To get to the root cause of the data discrepancies, bilateral discussions were held among countries, going into the nuts and bolts of the matter. Data was thoroughly compared, looking into data and companies that are involved in relation to the alleged illegal imports/exports of ODSs and equipment.

One of the issues highlighted during the bilaterals was that there is a need to monitor companies that operate in a number of countries. They will now be closely monitored as to whether they have quotas and legal documentation to import HCFCs.

PRACTICAL SESSION

A practical component was undertaken by customs and environmental inspectors to test refrigerants by using a portable analyser. It was clear from the practical session that the countries are driving towards a united front against illegal trade of ODSs.

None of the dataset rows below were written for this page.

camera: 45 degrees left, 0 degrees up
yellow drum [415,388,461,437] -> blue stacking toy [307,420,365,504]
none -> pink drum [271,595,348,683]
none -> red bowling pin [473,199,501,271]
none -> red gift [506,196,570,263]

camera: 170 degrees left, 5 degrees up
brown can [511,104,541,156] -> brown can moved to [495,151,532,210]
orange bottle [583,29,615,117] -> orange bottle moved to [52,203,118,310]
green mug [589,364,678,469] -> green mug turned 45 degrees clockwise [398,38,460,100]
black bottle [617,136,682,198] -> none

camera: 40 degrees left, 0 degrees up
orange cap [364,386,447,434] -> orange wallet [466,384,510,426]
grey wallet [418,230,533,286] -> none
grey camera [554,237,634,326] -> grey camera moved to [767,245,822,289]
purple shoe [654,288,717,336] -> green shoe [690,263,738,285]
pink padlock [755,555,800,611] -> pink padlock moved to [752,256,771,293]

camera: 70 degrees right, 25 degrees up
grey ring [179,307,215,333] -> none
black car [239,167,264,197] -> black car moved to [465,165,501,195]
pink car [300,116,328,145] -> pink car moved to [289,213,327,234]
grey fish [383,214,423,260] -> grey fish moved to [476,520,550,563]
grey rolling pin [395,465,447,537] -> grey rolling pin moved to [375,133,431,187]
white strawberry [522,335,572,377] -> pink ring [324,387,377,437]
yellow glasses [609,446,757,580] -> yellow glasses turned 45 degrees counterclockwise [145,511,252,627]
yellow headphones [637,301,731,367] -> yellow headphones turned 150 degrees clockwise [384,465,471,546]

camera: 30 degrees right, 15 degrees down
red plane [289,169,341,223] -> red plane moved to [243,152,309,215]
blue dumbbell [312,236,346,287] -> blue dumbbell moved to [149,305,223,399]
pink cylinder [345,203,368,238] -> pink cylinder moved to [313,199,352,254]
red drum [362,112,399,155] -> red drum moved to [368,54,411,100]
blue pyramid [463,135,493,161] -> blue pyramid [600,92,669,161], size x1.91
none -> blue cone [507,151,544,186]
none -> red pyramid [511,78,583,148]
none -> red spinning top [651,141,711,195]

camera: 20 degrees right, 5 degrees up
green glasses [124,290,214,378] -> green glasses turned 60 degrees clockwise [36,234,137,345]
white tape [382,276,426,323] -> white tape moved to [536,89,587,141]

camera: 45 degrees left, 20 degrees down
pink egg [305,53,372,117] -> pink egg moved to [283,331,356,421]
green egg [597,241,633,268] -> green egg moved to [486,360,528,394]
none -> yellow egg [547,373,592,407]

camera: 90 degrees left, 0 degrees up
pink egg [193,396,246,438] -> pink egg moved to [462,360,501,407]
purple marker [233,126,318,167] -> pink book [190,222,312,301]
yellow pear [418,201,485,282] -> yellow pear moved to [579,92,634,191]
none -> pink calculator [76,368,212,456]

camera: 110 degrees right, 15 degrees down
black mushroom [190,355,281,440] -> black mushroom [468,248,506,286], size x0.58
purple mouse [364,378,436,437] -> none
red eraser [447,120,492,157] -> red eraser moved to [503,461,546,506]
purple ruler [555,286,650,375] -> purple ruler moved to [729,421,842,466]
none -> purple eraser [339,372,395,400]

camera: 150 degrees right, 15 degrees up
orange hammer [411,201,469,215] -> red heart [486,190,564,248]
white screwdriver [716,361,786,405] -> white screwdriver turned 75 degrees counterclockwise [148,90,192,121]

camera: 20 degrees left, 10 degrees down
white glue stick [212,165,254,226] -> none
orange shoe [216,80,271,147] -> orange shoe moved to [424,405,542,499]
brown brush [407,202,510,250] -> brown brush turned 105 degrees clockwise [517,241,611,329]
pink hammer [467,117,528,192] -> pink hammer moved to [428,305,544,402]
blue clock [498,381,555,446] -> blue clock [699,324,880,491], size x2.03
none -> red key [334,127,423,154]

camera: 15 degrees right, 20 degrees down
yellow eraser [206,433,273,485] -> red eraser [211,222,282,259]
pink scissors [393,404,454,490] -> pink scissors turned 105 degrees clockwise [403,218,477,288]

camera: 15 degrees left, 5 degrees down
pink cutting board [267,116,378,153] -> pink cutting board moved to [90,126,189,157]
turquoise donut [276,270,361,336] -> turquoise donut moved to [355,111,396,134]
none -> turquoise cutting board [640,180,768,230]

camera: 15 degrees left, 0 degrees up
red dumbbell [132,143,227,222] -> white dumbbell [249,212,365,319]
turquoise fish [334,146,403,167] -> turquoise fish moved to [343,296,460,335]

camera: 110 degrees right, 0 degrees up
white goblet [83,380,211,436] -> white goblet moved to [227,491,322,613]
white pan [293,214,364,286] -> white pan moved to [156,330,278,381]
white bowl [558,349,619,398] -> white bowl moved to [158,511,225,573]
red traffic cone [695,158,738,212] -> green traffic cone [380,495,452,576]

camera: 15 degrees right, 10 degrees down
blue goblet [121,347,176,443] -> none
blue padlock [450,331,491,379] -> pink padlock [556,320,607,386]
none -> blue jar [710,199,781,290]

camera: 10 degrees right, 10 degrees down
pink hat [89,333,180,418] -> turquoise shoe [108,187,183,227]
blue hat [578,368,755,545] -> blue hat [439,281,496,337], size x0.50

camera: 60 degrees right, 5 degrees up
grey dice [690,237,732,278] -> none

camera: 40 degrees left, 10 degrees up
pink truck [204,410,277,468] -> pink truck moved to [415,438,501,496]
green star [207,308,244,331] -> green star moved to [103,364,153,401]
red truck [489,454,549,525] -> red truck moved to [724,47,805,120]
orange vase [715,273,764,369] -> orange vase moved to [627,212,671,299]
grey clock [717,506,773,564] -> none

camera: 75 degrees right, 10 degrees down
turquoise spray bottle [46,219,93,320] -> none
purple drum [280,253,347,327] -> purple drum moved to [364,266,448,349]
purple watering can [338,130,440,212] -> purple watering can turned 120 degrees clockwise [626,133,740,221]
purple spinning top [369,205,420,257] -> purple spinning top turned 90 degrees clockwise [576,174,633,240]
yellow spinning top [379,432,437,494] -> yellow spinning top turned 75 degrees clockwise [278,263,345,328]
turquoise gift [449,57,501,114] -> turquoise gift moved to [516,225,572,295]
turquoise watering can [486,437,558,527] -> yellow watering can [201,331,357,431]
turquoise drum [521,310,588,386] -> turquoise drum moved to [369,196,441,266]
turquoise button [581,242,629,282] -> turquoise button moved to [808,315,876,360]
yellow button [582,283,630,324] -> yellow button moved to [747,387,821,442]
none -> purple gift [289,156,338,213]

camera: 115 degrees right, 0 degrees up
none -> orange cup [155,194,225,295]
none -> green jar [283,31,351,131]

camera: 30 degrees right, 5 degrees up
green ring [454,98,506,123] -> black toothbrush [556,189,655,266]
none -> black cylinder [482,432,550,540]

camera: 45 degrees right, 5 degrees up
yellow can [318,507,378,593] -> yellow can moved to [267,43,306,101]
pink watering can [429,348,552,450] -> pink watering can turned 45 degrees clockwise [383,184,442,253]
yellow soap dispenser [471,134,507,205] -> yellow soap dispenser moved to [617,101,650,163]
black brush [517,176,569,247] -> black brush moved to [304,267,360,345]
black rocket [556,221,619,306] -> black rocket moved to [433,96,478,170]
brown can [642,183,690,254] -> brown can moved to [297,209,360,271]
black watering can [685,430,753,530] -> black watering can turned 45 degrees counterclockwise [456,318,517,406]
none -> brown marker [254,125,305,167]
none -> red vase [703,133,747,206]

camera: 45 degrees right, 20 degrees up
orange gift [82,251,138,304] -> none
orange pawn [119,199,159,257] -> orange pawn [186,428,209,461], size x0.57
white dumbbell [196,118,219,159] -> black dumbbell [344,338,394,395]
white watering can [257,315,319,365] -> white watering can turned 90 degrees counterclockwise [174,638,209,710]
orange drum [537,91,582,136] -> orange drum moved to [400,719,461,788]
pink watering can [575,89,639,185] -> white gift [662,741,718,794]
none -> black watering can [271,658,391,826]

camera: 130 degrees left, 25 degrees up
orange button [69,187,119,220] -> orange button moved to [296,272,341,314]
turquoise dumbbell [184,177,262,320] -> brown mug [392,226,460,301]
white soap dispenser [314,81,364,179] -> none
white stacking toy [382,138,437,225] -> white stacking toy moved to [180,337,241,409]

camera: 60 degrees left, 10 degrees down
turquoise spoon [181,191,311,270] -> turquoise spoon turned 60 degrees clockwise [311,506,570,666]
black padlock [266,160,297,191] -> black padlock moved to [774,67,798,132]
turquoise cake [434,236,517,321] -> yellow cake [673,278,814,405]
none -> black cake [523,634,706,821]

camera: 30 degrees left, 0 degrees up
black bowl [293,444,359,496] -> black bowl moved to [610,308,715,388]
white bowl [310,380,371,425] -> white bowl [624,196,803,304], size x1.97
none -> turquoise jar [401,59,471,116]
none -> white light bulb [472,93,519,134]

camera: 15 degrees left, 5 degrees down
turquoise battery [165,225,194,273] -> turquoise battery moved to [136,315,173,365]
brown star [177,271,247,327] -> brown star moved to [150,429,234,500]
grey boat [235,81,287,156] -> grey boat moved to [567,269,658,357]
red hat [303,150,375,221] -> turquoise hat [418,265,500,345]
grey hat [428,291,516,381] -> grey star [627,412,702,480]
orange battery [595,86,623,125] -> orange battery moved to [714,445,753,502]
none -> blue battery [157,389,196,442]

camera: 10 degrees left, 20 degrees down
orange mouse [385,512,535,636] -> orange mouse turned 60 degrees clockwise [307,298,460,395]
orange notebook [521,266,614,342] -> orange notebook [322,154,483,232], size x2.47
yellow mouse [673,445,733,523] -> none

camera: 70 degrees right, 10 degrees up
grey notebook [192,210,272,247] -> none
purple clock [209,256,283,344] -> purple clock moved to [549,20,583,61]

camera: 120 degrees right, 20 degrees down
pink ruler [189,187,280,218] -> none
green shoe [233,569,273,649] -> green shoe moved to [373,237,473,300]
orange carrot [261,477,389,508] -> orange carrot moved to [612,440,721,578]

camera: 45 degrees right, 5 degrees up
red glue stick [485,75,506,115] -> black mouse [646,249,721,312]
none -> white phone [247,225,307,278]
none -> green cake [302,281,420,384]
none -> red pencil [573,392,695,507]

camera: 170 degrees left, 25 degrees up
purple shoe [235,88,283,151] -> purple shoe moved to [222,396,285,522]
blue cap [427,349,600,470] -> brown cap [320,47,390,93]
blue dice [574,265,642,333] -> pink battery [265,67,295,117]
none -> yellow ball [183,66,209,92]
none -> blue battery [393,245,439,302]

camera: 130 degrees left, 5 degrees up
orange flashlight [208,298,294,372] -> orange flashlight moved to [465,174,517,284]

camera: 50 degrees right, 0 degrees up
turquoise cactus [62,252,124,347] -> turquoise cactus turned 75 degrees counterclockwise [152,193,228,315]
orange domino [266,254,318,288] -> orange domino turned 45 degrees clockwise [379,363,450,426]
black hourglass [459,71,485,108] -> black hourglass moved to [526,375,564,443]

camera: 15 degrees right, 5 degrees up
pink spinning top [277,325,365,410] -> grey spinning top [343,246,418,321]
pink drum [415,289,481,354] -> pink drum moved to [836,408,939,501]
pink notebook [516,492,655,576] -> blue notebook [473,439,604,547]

On the second day of the workshop, Ezra Clark of UNEP also handed out a multiple-choice test to those in attendance to assess their knowledge on ODSs and related topics. Clark ran the workshop while the bilaterals happened next door, aiming to bring everyone up to the same level in terms of the requirements from the Montreal Protocol. 

ACTION PLAN

Going forward, Salifu, together with the participants, came up with workshop resolutions/recommendations to consider for auctioning in the near future. Among others, there was a strong consensus among participants to hold a south–south cooperation joint inspections training and awareness sessions from 2019 onwards.

The south–south cooperation interventions shall be held between two to four countries at an interval. They shall be between NOUs, environmental/enforcement inspectors, and customs officials, aimed at strengthening coordination among SADC. Communication among the relevant institutions is one of the key areas, as well as among countries, especially on trade of HCFCs and HCFC-based equipment.

These interventions are also aimed at reducing the issues around data discrepancies. Informal Prior-Informed Consent (iPIC) supporting compliance through prevention of illegal and unwanted trade in ODSs has proven to be effective. This initiative was developed to better manage trade in ODSs that are controlled under the Montreal Protocol.

A WORD OF THANKS

The Department of Environmental Affairs would like to thank the UN Environment OzonAction, participants from SADC, facilitators, and industry for ensuring a successful workshop in the country and ultimately in the wider region.

TOPICS COVERED

The workshop covered the following topics:

  • Overview of illegal trade and the need for action.
  • Improving implementation of licence and quota systems with a holistic approach, starting from allocation of quota up to when ODS is placed in the domestic market and beyond (in countries where post-clearance audits/inspection can be carried out); step-wise procedures to help countries to understand and address the possible loopholes.
  • Reconciliation of ODS trade data among NOU, licensing authority, and customs: how the trade data should be reconciled.
  • Analysis of trade discrepancies in ODS and cooperating mechanisms to reduce the trade discrepancies (including transhipment and import for re-export).
  • Risk profiling for ODS: application whether or not electronic/single window customs systems are used.
  • Options and challenges in handling smuggled ODSs confiscated at the border and smuggled ODSs in the domestic market.
  • HFC controls: commitments and options; the role of customs (phase-down schedules, HS codes, and the like).
  • Bilateral/trilateral discussion on specific cooperation, cases. 

WAY FORWARD

Some of the issues to be followed up by the regional network were documented as follows:

  1. Awareness activities.
  2. Misdeclarations.
  3. Encourage joint inter-agency and border dialogues.
  4. Consider ban on disposable cylinders.
  5. Encourage whistle-blower policies.
  6. Clamp down on smuggling on buses and personal vehicles.
  7. Lack of ODS destruction technology in the region to be addressed.
  8. Use of iPIC and encourage information sharing.
  9. Unavailability of alternative refrigerants on the local market to be addressed.
  10. Recognising and rewarding of customs officers as an incentive.
  11. Strengthening of enforcement on the local market.
  12. Encourage south–south cooperation to encourage capacity building.
  13. Stringent penalties for offenders and publicising offences.